───── Given data ─────

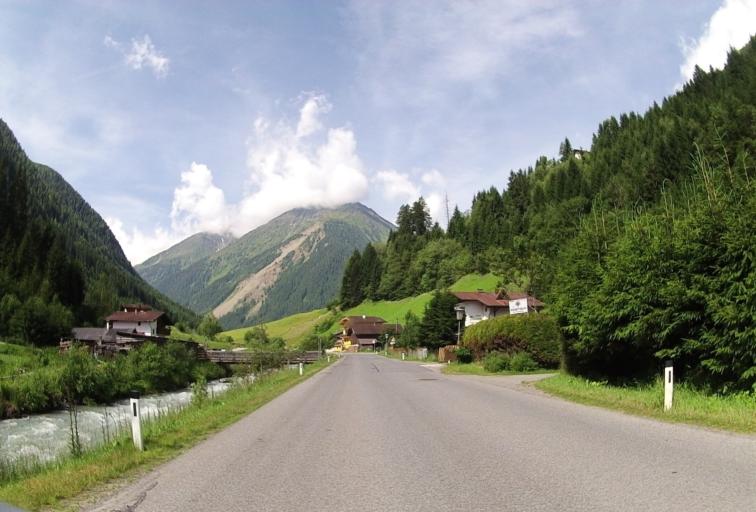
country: AT
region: Tyrol
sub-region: Politischer Bezirk Innsbruck Land
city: Gries im Sellrain
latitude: 47.2020
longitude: 11.1762
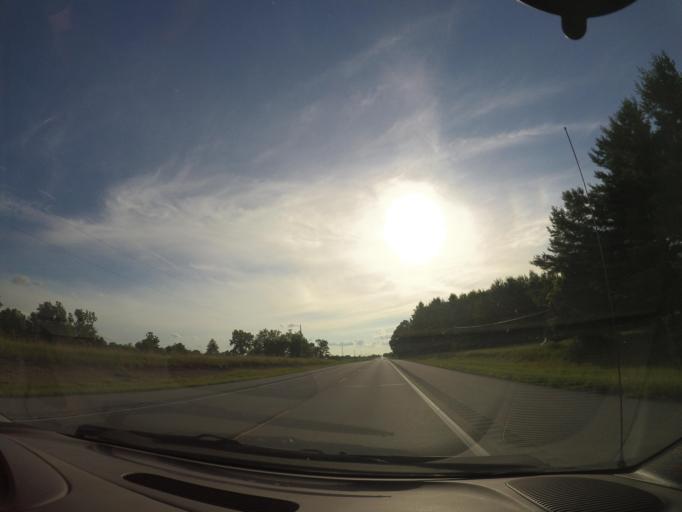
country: US
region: Ohio
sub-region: Williams County
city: Bryan
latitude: 41.4414
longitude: -84.6033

─────

- [What is expected]: Lay out the text lines of the entries above as a Markdown table with the columns Row and Line, numbering each line and leaving out blank lines. Don't include the pictures.

- [Solution for this problem]:
| Row | Line |
|---|---|
| 1 | country: AT |
| 2 | region: Tyrol |
| 3 | sub-region: Politischer Bezirk Innsbruck Land |
| 4 | city: Gries im Sellrain |
| 5 | latitude: 47.2020 |
| 6 | longitude: 11.1762 |
| 7 | country: US |
| 8 | region: Ohio |
| 9 | sub-region: Williams County |
| 10 | city: Bryan |
| 11 | latitude: 41.4414 |
| 12 | longitude: -84.6033 |